Als das Fest seinen Höhepunkt erreichte, hatten ein paar Panthermädchen die Wächter am Tor überwältigt und das Tor geöffnet. Auf ein Zeichen hin waren die Panthermädchen im Lager, unterstützt durch die von draußen hereindrängenden Tyrer, mit Knüppeln und Seilen und Speerschäften zum Angriff übergegangen. Mit dem Verrat von innen und dem Angriff von außen mußte das Lager eine leichte Beute gewesen sein. Außerhalb des Palisadenzauns fand ich mehrere Leichen, von denen bereits einige von Sleen und anderen Raubtieren angefressen worden waren. Die Männer Ars hatten sich mutig gewehrt, doch alles in allem hatte es nur etwa vierzig Gefallene gegeben. Fünfundzwanzig Tote trugen das Gelb von Tyros.

Der Überfall hatte die Lagerbewohner offenbar völlig überrascht und war planmäßig verlaufen.

Marlenus hatte ich nicht unter den Gefallenen gefunden – so nahm ich an, daß der Ubar zusammen mit etwa fünfundachtzig Mann in die Gefangenschaft geraten war.

Neun von meinen Leuten waren bei Marlenus gewesen. Auch von ihnen war keiner gefallen, so daß sie wohl ebenfalls gefangengenommen worden waren. Zusammen mit Rim, der von den Angreifern aus meinem Lager mitgenommen worden war, verfügte Sarus aus Tyros also über etwa sechsundneunzig männliche Gefangene und zahlreiche Frauen in seiner Gewalt – die Sklavinnen Sheera, Cara, Tina und Grenna aus meinem Lager, Verna und ihre Frauen aus Marlenus’ Lager sowie die Sklavinnen, die Marlenus mitgebracht hatte.

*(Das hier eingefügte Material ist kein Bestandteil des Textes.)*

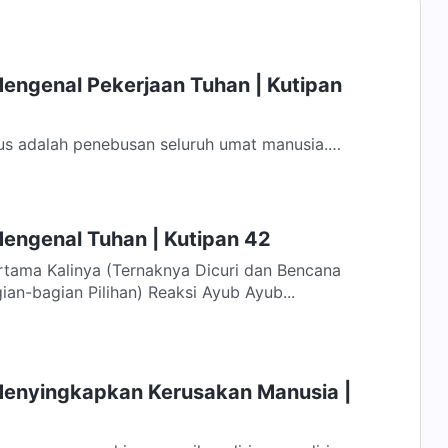
Mengenal Pekerjaan Tuhan | Kutipan
us adalah penebusan seluruh umat manusia.
percaya kepada-Nya diampuni; asalkan...
Mengenal Tuhan | Kutipan 42
rtama Kalinya (Ternaknya Dicuri dan Bencana
n-bagian Pilihan) Reaksi Ayub Ayub...
Menyingkapkan Kerusakan Manusia |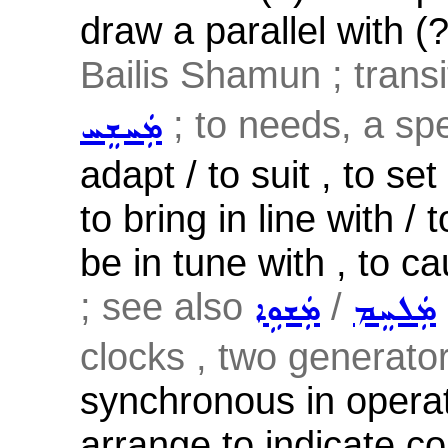
draw a parallel with (?
Bailis Shamun ; transi
; to needs, a spec
ܡܲܚܫܸܚ
adapt / to suit , to set
to bring in line with / 
be in tune with , to c
; see also
/
ܡܲܠܚܸܡ
ܡܲܫܘܹܐ
clocks , two generator
synchronous in opera
arrange to indicate c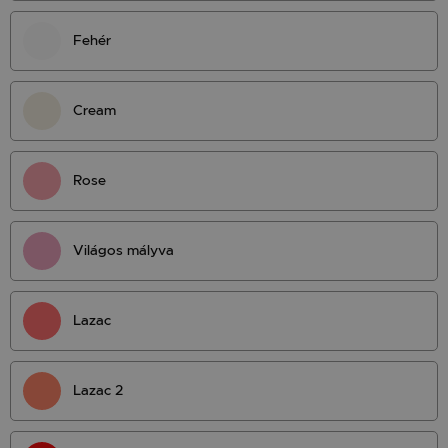
Fehér
Cream
Rose
Világos mályva
Lazac
Lazac 2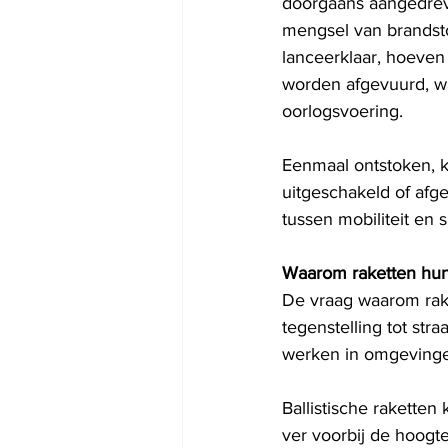
doorgaans aangedrev
mengsel van brandstof
lanceerklaar, hoeven
worden afgevuurd, wa
oorlogsvoering.
Eenmaal ontstoken, k
uitgeschakeld of afg
tussen mobiliteit en 
Waarom raketten hun
De vraag waarom rake
tegenstelling tot st
werken in omgevingen
Ballistische raketten
ver voorbij de hoogt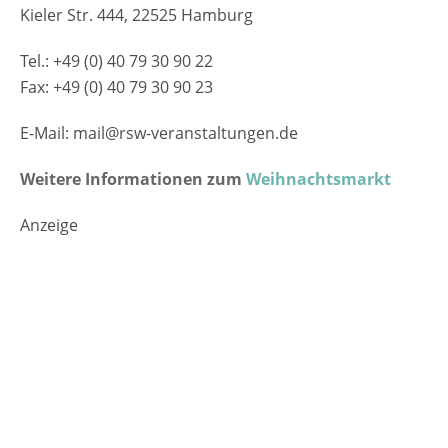
Kieler Str. 444, 22525 Hamburg
Tel.: +49 (0) 40 79 30 90 22
Fax: +49 (0) 40 79 30 90 23
E-Mail: mail@rsw-veranstaltungen.de
Weitere Informationen zum
Weihnachtsmarkt
Anzeige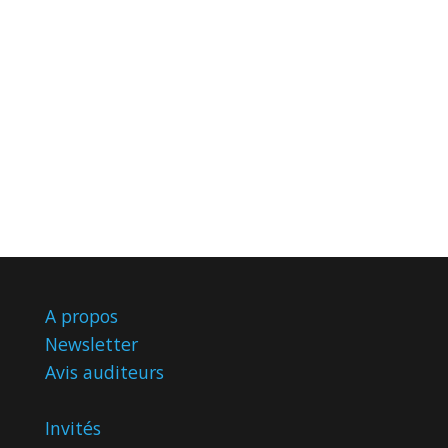
A propos
Newsletter
Avis
auditeurs
Invités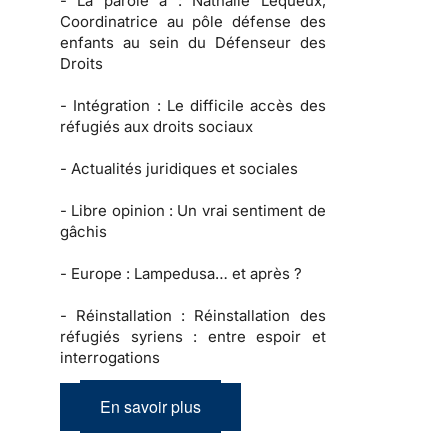
-
La parole à :
Nathalie Lequeux,
Coordinatrice au pôle défense des
enfants au sein du Défenseur des
Droits
-
Intégration :
Le difficile accès des
réfugiés aux droits sociaux
-
Actualités juridiques et sociales
-
Libre opinion
: Un vrai sentiment de
gâchis
-
Europe :
Lampedusa… et après ?
-
Réinstallation :
Réinstallation des
réfugiés syriens : entre espoir et
interrogations
En savoir plus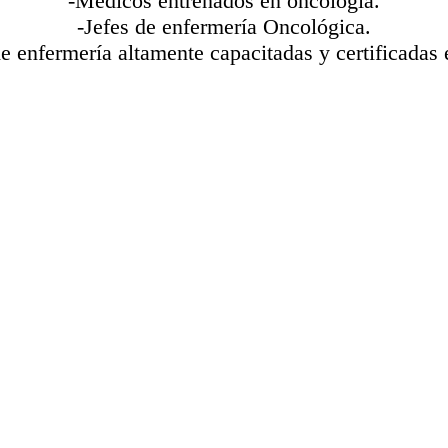
-Médicos entrenados en oncología.
-Jefes de enfermería Oncológica.
de enfermería altamente capacitadas y certificadas 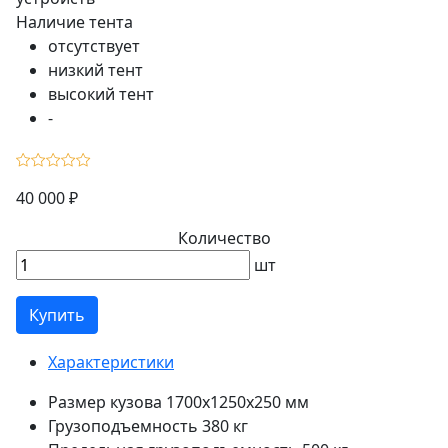
Наличие тента
отсутствует
низкий тент
высокий тент
-
40 000 ₽
Количество
шт
Купить
Характеристики
Размер кузова
1700x1250x250 мм
Грузоподъемность
380 кг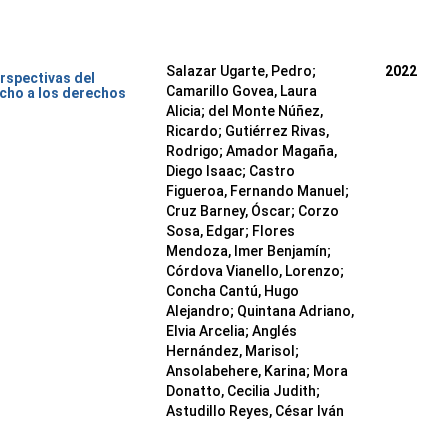
Salazar Ugarte, Pedro
;
2022
rspectivas del
Camarillo Govea, Laura
cho a los derechos
Alicia
;
del Monte Núñez,
Ricardo
;
Gutiérrez Rivas,
Rodrigo
;
Amador Magaña,
Diego Isaac
;
Castro
Figueroa, Fernando Manuel
;
Cruz Barney, Óscar
;
Corzo
Sosa, Edgar
;
Flores
Mendoza, Imer Benjamín
;
Córdova Vianello, Lorenzo
;
Concha Cantú, Hugo
Alejandro
;
Quintana Adriano,
Elvia Arcelia
;
Anglés
Hernández, Marisol
;
Ansolabehere, Karina
;
Mora
Donatto, Cecilia Judith
;
Astudillo Reyes, César Iván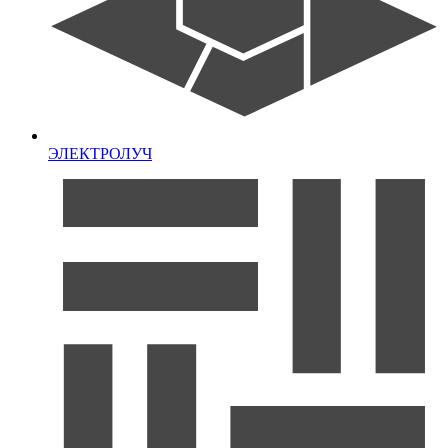
ЭЛЕКТРОЛУЧ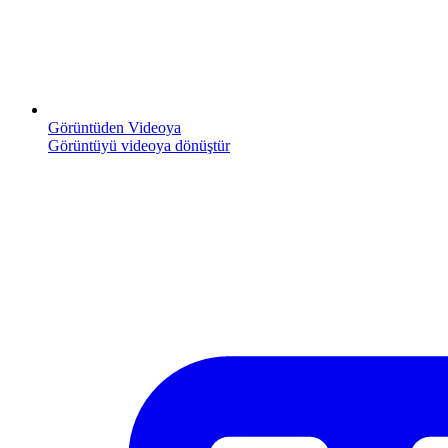
Görüntüden Videoya
Görüntüyü videoya dönüştür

Meiner Schätzung nach standen also noch etwa hundertundfünfundzwanzig Mann unter Sarus’ Kommando.

Ich verließ das Lager am Nachmittag. Hier konnte ich nichts mehr tun.

Die Männer aus Tyros hatten es sicher sehr eilig, ihre Gefangenen durch die Wälder nördlich von Laura und Lydius zu führen und die Austauschstelle zu erreichen, wo die Rhoda und die Tesephone auf sie warten sollten.